### WHAT THE TASK REQUIRES
Beneath this instruction is a listing; print exactly the lines in it starting at the line that contains "To allow all" and going through the line that contains "Jury Committees are".
[Start of Attachment]
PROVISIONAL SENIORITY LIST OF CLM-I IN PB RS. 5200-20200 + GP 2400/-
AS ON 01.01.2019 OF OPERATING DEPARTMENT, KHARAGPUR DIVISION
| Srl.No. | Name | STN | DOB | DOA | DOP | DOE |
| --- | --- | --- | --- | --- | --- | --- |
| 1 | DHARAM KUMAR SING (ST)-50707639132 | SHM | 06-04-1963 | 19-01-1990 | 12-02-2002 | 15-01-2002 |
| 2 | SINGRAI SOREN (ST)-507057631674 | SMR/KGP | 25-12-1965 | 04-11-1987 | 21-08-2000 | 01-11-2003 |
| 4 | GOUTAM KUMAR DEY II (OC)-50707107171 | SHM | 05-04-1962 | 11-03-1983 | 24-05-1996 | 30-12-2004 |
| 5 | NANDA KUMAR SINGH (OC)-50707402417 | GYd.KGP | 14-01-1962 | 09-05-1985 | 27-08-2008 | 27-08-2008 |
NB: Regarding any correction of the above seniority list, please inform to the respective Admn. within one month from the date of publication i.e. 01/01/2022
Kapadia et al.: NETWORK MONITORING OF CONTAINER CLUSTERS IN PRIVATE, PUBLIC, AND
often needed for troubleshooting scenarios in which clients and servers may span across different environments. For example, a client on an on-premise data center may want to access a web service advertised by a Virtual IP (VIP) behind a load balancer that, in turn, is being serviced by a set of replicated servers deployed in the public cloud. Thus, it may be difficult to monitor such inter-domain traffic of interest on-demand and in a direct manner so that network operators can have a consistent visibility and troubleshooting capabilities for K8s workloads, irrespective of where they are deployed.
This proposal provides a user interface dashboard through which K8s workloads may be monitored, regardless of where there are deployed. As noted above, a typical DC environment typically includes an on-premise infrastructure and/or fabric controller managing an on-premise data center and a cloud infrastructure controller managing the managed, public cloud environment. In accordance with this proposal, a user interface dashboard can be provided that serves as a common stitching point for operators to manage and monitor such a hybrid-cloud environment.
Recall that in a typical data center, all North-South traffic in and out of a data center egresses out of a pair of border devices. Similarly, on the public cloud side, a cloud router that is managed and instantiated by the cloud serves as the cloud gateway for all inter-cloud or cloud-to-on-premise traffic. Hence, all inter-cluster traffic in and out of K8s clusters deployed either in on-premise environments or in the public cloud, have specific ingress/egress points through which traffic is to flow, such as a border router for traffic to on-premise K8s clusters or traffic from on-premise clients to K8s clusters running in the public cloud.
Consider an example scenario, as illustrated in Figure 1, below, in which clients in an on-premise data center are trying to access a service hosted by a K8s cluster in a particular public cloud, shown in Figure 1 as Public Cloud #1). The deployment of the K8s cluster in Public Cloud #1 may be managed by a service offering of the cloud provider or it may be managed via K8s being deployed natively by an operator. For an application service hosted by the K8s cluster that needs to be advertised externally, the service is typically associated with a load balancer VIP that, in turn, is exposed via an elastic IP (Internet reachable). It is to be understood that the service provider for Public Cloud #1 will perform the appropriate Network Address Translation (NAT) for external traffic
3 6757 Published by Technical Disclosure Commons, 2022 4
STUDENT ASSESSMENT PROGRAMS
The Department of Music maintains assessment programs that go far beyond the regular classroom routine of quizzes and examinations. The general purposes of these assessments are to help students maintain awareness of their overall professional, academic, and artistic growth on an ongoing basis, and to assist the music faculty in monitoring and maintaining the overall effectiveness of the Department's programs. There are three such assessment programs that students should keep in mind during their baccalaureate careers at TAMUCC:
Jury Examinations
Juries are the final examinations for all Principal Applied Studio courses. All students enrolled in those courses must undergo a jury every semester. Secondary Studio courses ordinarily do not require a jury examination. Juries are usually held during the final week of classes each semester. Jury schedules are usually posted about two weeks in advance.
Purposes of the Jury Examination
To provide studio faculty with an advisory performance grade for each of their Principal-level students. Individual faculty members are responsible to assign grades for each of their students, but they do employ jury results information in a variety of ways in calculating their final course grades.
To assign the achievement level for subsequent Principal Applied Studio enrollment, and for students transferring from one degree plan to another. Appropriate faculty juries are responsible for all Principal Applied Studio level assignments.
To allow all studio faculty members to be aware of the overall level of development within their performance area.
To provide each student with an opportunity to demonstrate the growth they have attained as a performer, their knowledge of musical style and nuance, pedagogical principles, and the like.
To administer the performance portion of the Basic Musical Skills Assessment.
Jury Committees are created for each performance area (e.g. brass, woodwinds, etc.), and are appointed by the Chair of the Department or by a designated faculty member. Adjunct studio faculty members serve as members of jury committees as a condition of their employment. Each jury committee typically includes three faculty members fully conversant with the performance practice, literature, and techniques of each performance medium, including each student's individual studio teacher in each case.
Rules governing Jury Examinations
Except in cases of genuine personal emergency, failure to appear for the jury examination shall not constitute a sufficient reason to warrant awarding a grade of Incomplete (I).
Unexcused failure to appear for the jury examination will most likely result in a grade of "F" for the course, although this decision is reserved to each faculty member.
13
[End of Attachment]
### WRITTEN RESPONSE
To allow all studio faculty members to be aware of the overall level of development within their performance area.
To provide each student with an opportunity to demonstrate the growth they have attained as a performer, their knowledge of musical style and nuance, pedagogical principles, and the like.
To administer the performance portion of the Basic Musical Skills Assessment.
Jury Committees are created for each performance area (e.g. brass, woodwinds, etc.), and are appointed by the Chair of the Department or by a designated faculty member. Adjunct studio faculty members serve as members of jury committees as a condition of their employment. Each jury committee typically includes three faculty members fully conversant with the performance practice, literature, and techniques of each performance medium, including each student's individual studio teacher in each case.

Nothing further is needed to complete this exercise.